Required work: Records follow. Copy every line with "middle".

(Skeletal landmark data)
----

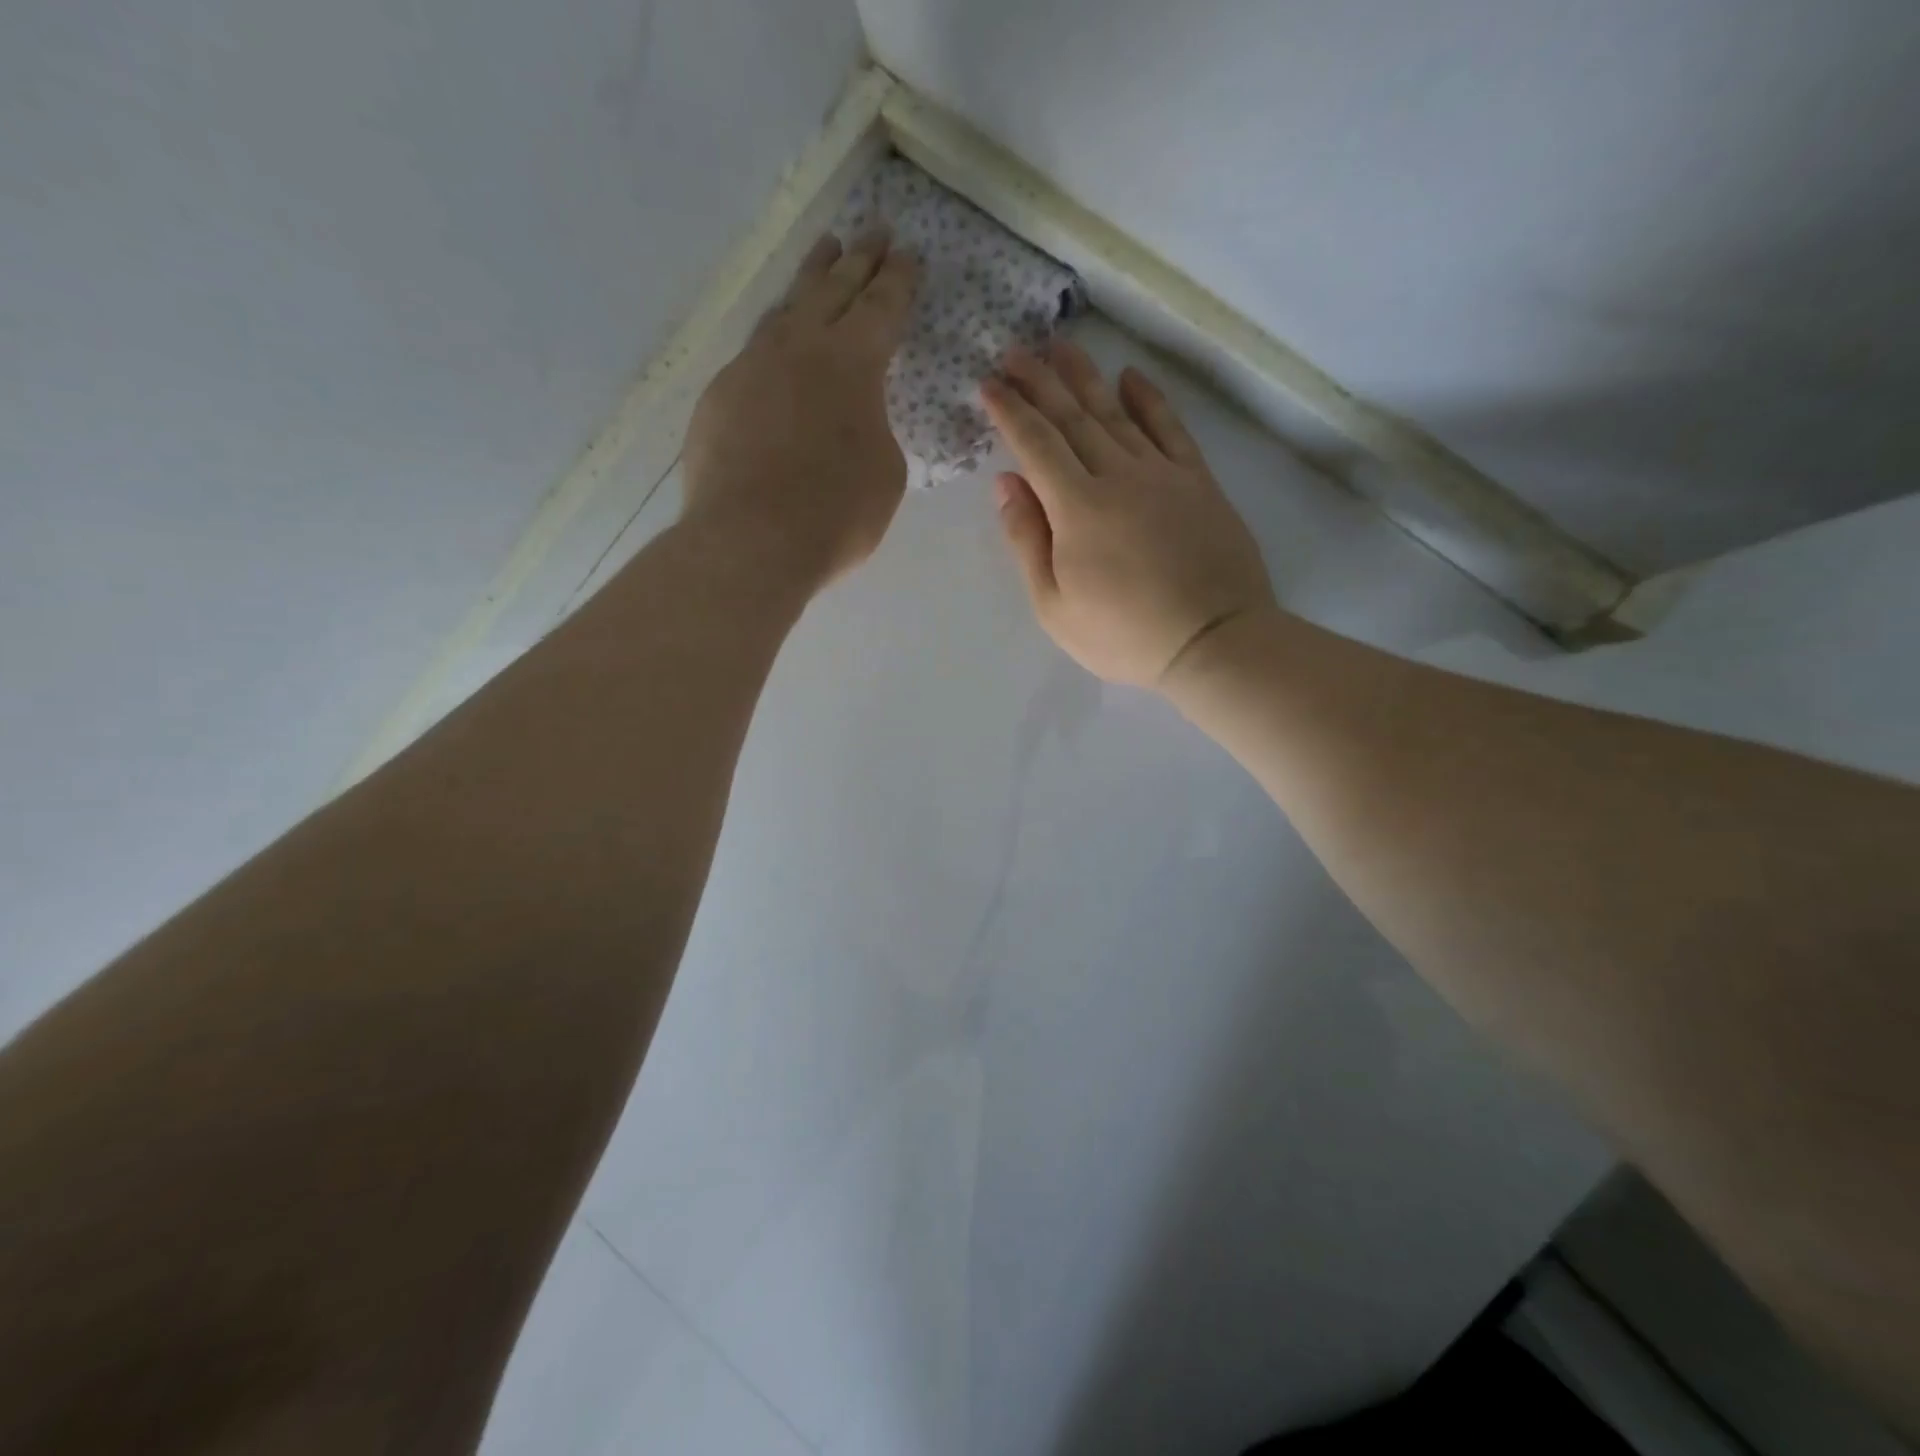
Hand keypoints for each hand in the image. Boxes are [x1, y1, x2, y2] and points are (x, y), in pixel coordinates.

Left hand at [682, 229, 919, 586]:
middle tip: (874, 231)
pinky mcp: (718, 398)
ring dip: (810, 281)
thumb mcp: (884, 473)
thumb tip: (850, 421)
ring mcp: (751, 368)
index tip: (908, 254)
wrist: (751, 541)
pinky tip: (776, 351)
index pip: (882, 307)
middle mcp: (800, 349)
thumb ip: (874, 431)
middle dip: (859, 260)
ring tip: (823, 256)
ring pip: (786, 312)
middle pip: (833, 290)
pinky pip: (753, 357)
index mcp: (853, 363)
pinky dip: (774, 344)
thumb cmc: (836, 512)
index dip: (899, 281)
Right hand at [982, 341, 1276, 687]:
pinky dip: (1149, 399)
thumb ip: (1027, 541)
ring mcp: (1162, 473)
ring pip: (1116, 412)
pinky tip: (1131, 377)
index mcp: (1076, 508)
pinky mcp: (1198, 480)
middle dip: (1040, 381)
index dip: (1010, 411)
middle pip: (1072, 417)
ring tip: (1062, 347)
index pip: (1035, 444)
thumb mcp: (1054, 606)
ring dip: (1086, 377)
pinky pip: (1170, 427)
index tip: (988, 384)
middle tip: (1015, 350)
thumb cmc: (1123, 635)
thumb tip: (1006, 482)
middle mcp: (1117, 475)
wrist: (1212, 640)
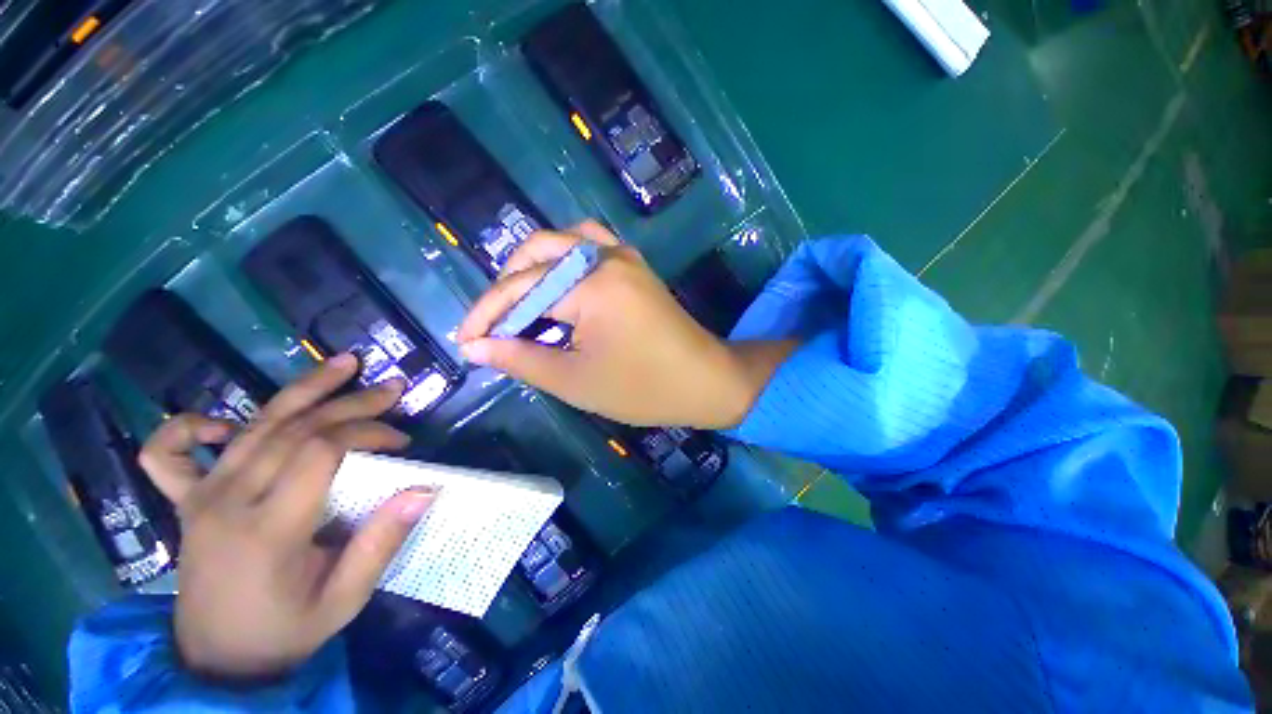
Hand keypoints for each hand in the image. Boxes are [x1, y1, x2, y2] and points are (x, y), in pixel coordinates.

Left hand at [138, 355, 434, 681]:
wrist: (218, 660)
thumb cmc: (287, 630)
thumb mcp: (345, 599)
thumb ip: (380, 543)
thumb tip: (424, 489)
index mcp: (268, 529)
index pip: (321, 452)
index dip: (367, 434)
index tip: (402, 444)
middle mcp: (228, 501)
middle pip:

----

Output for this exercise:
middle tip: (874, 231)
middle mcp: (800, 349)
middle dip: (859, 260)
middle pip: (833, 290)
middle dip: (1040, 381)
middle pip: (1072, 417)
middle tip: (1015, 350)
middle mcp: (1117, 475)
middle mcp: (228, 501)
middle pip:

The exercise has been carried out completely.